::: Information provided

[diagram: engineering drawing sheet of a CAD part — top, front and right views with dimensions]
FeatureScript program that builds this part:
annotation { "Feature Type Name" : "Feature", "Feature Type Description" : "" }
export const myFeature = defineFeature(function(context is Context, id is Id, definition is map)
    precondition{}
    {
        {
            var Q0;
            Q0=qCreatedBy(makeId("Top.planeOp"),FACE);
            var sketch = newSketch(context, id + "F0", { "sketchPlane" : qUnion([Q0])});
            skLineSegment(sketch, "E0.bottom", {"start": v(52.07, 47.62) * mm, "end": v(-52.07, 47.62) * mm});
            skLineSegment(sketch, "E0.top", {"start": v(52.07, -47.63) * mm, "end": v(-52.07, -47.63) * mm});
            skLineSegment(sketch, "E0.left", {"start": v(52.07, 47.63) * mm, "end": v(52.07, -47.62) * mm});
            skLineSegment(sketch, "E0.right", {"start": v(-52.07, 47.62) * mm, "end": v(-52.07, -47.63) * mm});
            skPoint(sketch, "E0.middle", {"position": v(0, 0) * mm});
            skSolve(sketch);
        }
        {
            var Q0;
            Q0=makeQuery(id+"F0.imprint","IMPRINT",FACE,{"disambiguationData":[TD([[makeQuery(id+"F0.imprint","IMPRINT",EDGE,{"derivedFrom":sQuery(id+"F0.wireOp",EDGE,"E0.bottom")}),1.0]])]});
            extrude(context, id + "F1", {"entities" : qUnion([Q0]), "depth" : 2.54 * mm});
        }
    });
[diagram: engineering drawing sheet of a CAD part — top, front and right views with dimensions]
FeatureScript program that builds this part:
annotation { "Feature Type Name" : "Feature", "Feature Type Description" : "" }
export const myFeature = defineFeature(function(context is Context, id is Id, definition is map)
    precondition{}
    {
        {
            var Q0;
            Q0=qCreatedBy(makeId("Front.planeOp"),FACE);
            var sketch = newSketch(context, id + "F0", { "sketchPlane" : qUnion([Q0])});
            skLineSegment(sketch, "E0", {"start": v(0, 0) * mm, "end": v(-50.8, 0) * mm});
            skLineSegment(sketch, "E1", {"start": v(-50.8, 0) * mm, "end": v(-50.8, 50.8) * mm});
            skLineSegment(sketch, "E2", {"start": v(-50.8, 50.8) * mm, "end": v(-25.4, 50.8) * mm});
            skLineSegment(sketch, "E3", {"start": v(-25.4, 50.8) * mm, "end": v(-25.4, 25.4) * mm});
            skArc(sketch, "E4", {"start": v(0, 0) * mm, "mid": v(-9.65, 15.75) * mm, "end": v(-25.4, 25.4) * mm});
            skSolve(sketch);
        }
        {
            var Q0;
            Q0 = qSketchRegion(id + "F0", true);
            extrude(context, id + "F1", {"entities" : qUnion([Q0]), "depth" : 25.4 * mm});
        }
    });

::::::

• **Work to be completed**:
Quote both rows above word for word, keeping every line in its original order.

• **Correct answer**:
[diagram: engineering drawing sheet of a CAD part — top, front and right views with dimensions]
FeatureScript program that builds this part:
annotation { "Feature Type Name" : "Feature", "Feature Type Description" : "" }
export const myFeature = defineFeature(function(context is Context, id is Id, definition is map)
    precondition{}
    {
        {
            var Q0;
            Q0=qCreatedBy(makeId("Top.planeOp"),FACE);
            var sketch = newSketch(context, id + "F0", { "sketchPlane" : qUnion([Q0])});
            skLineSegment(sketch, "E0.bottom", {"start": v(52.07, 47.62) * mm, "end": v(-52.07, 47.62) * mm});
            skLineSegment(sketch, "E0.top", {"start": v(52.07, -47.63) * mm, "end": v(-52.07, -47.63) * mm});
            skLineSegment(sketch, "E0.left", {"start": v(52.07, 47.63) * mm, "end": v(52.07, -47.62) * mm});
            skLineSegment(sketch, "E0.right", {"start": v(-52.07, 47.62) * mm, "end": v(-52.07, -47.63) * mm});
            skPoint(sketch, "E0.middle", {"position": v(0, 0) * mm});
            skSolve(sketch);
        }
        {
            var Q0;
            Q0=makeQuery(id+"F0.imprint","IMPRINT",FACE,{"disambiguationData":[TD([[makeQuery(id+"F0.imprint","IMPRINT",EDGE,{"derivedFrom":sQuery(id+"F0.wireOp",EDGE,"E0.bottom")}),1.0]])]});
            extrude(context, id + "F1", {"entities" : qUnion([Q0]), "depth" : 2.54 * mm});
        }
    });
[diagram: engineering drawing sheet of a CAD part — top, front and right views with dimensions]
FeatureScript program that builds this part:
annotation { "Feature Type Name" : "Feature", "Feature Type Description" : "" }
export const myFeature = defineFeature(function(context is Context, id is Id, definition is map)
    precondition{}
    {
        {
            var Q0;
            Q0=qCreatedBy(makeId("Front.planeOp"),FACE);
            var sketch = newSketch(context, id + "F0", { "sketchPlane" : qUnion([Q0])});
            skLineSegment(sketch, "E0", {"start": v(0, 0) * mm, "end": v(-50.8, 0) * mm});
            skLineSegment(sketch, "E1", {"start": v(-50.8, 0) * mm, "end": v(-50.8, 50.8) * mm});
            skLineSegment(sketch, "E2", {"start": v(-50.8, 50.8) * mm, "end": v(-25.4, 50.8) * mm});
            skLineSegment(sketch, "E3", {"start": v(-25.4, 50.8) * mm, "end": v(-25.4, 25.4) * mm});
            skArc(sketch, "E4", {"start": v(0, 0) * mm, "mid": v(-9.65, 15.75) * mm, "end": v(-25.4, 25.4) * mm});
            skSolve(sketch);
        }
        {
            var Q0;
            Q0 = qSketchRegion(id + "F0", true);
            extrude(context, id + "F1", {"entities" : qUnion([Q0]), "depth" : 25.4 * mm});
        }
    });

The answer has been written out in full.